◆ **Aim of the exercise**
Restate all the lines below word for word, but omit the pictures.

◆ **Given material**
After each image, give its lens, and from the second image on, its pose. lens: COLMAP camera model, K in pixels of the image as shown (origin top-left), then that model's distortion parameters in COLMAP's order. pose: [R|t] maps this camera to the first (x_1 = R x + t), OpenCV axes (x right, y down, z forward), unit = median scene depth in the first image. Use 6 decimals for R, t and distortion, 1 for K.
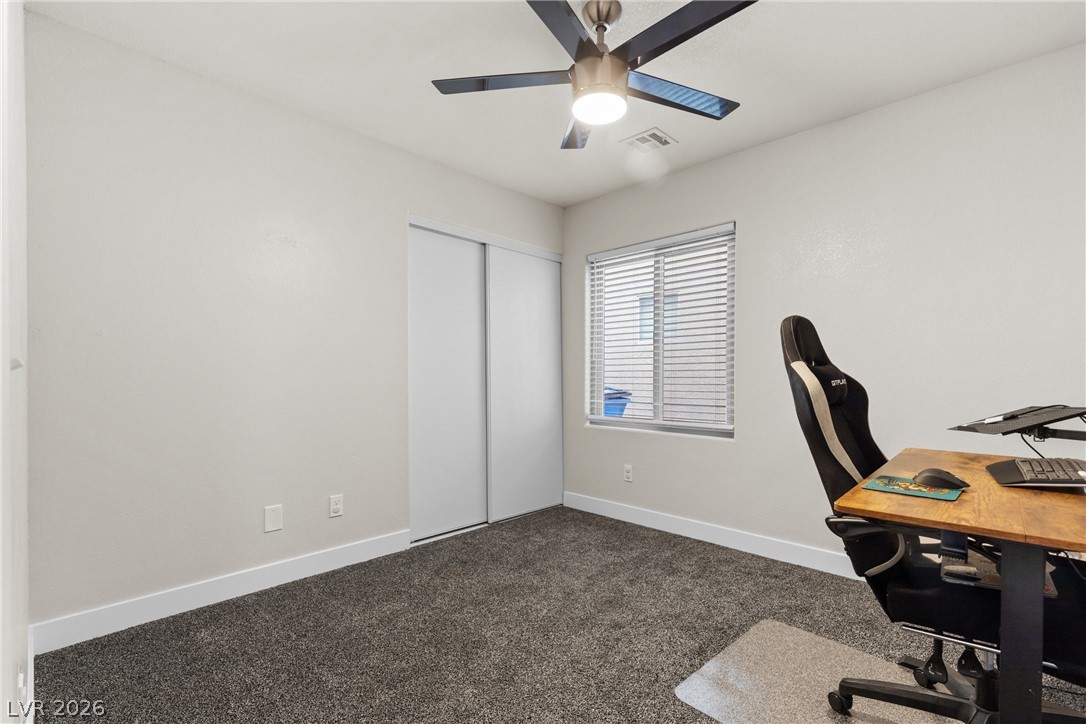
lens RADIAL K [[488.3, 0, 545.3], [0, 488.3, 368.8], [0, 0, 1]] dist [0.007083, -0.000936]
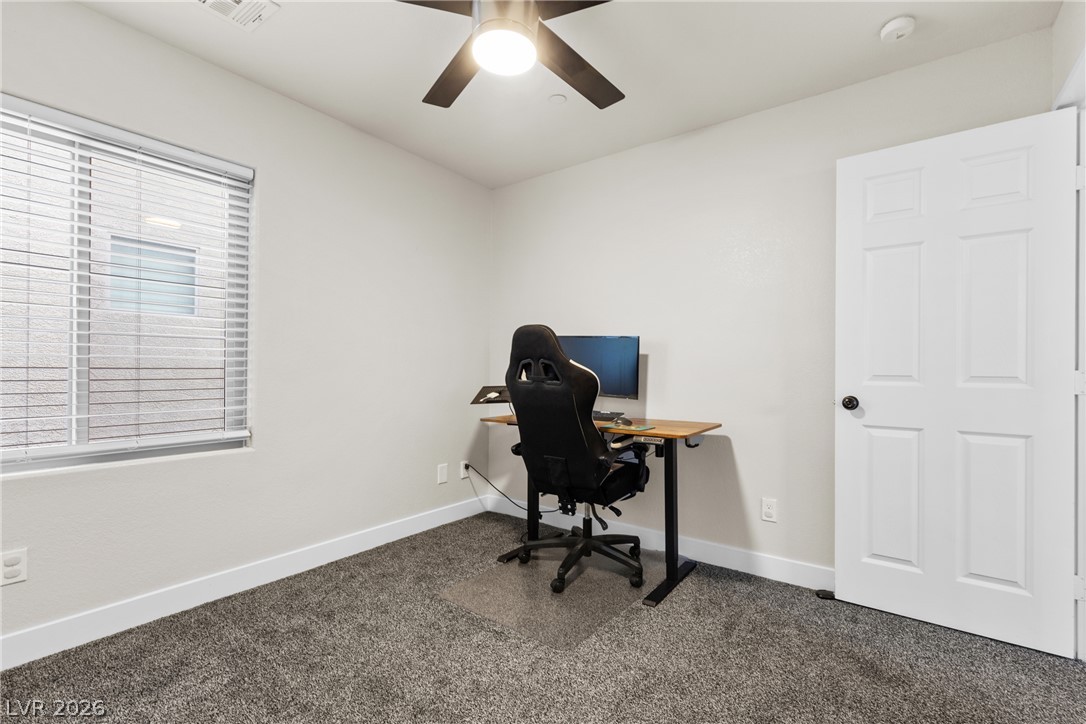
lens RADIAL K [[488.3, 0, 544.3], [0, 488.3, 366.3], [0, 0, 1]] dist [0.007083, -0.000936]
pose [[-0.130170, 0.005027, 0.991479, -0.451414], [-0.019690, 0.999777, -0.007654, 0.010473], [-0.991296, -0.020518, -0.130042, 0.644015]]
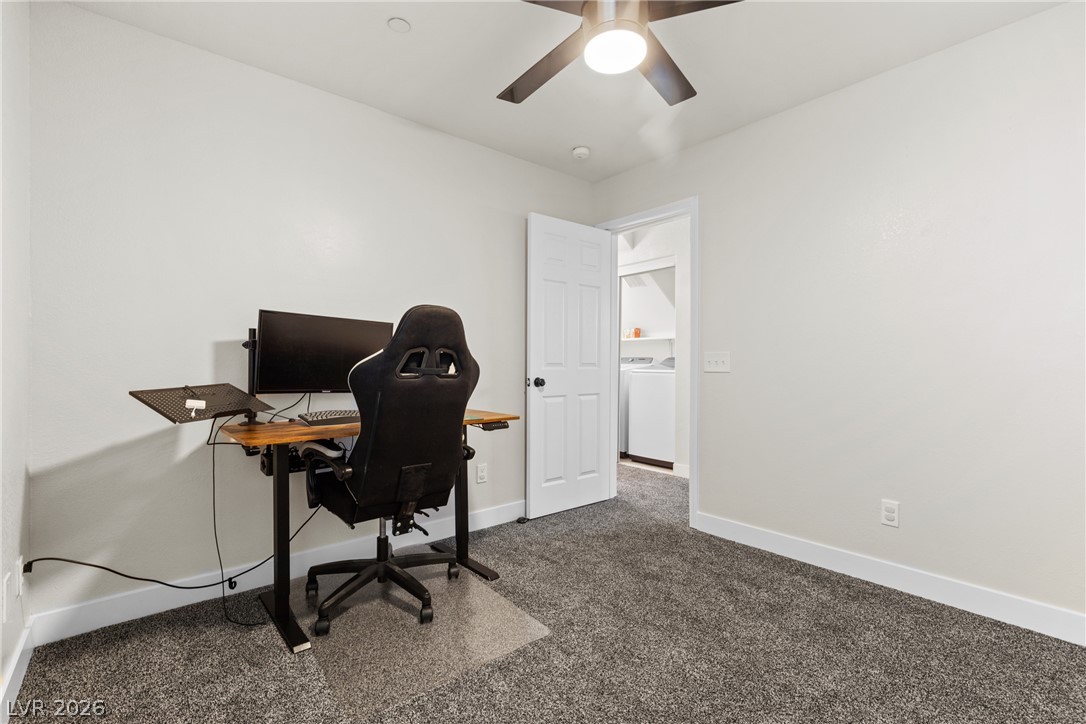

◆ **Solution to the exercise**
After each image, give its lens, and from the second image on, its pose. lens: COLMAP camera model, K in pixels of the image as shown (origin top-left), then that model's distortion parameters in COLMAP's order. pose: [R|t] maps this camera to the first (x_1 = R x + t), OpenCV axes (x right, y down, z forward), unit = median scene depth in the first image. Use 6 decimals for R, t and distortion, 1 for K.
lens RADIAL K [[488.3, 0, 545.3], [0, 488.3, 368.8], [0, 0, 1]] dist [0.007083, -0.000936]
lens RADIAL K [[488.3, 0, 544.3], [0, 488.3, 366.3], [0, 0, 1]] dist [0.007083, -0.000936]
pose [[-0.130170, 0.005027, 0.991479, -0.451414], [-0.019690, 0.999777, -0.007654, 0.010473], [-0.991296, -0.020518, -0.130042, 0.644015]]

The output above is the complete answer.